Daniel Penny is taken from a New York City Police precinct under arrest for the death of Jordan Neely, in New York City, May 12, 2023. (David Dee Delgado/Reuters)

It’s that being a Good Samaritan is about more than intentions. The Good Samaritan does not simply wish to help; he acts skillfully and to entirely good effect.

We should already find the parable suspect as an analytic framework given that the Good Samaritan does not use physical coercion to help the traveler whom thieves have beset. The thieves are gone.

One could be a Good Samaritan by defending someone against thieves. But suppose the Samaritan saw what he considered a potential thief approaching a traveler, restrained the suspected thief, and killed him in the process.
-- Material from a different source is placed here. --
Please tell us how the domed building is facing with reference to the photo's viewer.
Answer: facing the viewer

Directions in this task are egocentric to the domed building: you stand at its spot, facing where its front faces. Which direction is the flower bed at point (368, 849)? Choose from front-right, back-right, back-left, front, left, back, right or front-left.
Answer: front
How to view the Samaritan would not be immediately clear. A lot would depend on both whether we had strong grounds to conclude that the suspected thief was in fact about to attack and whether we thought the Samaritan had killed the thief — not merely restrained him and delivered him to justice — unreasonably. If we thought the Samaritan had jumped to a hasty conclusion and needlessly killed someone, we would have the makings of a poor parable.
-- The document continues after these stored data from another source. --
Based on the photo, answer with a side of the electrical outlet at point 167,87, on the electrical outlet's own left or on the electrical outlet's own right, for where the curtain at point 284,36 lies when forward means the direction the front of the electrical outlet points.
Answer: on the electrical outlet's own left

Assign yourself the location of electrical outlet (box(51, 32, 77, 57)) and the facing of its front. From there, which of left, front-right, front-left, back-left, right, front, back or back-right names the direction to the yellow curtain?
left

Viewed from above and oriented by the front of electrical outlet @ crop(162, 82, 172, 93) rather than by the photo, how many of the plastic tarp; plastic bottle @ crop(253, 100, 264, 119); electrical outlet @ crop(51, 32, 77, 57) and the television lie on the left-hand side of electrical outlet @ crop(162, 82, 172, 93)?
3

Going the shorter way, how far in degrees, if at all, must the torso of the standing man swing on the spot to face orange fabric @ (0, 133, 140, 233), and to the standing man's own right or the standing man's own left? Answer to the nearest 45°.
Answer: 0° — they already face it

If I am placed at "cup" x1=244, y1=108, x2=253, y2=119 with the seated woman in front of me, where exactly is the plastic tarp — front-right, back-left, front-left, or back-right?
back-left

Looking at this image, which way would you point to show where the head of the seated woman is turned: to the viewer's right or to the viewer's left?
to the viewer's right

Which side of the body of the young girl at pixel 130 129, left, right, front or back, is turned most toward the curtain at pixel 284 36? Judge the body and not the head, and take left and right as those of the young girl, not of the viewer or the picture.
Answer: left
Whether Penny jumped to a hasty conclusion and needlessly killed someone is not something I can judge. But it is of central importance to any moral or legal judgment of his lethal act. To say “Let’s take the side of the Good Samaritan because he meant well — but morally and legally important details will yet emerge” makes little sense. What follows that dash vitiates what precedes it.

It’s also wrong to assume without evidence that Penny’s motivations were racist or to immediately reduce his intervention to social forces such as systemic racism. I understand that such assumptions are what motivate the Good Samaritan comparison. But would it not be better to suspend all these judgments for now? To focus, that is, on the case at hand instead of working it into a sweeping political narrative and counter-narrative that overwhelms particulars?

Instant big-narrative responses to politically charged criminal accusations are reactionary. They demonstrate how reaction is not an exclusively right-wing phenomenon but can be found toward either end of the political spectrum. They also demonstrate one of the more insidious problems with reaction: analogies that, rather than clarifying our view, make it harder to grasp the situation supposedly under discussion.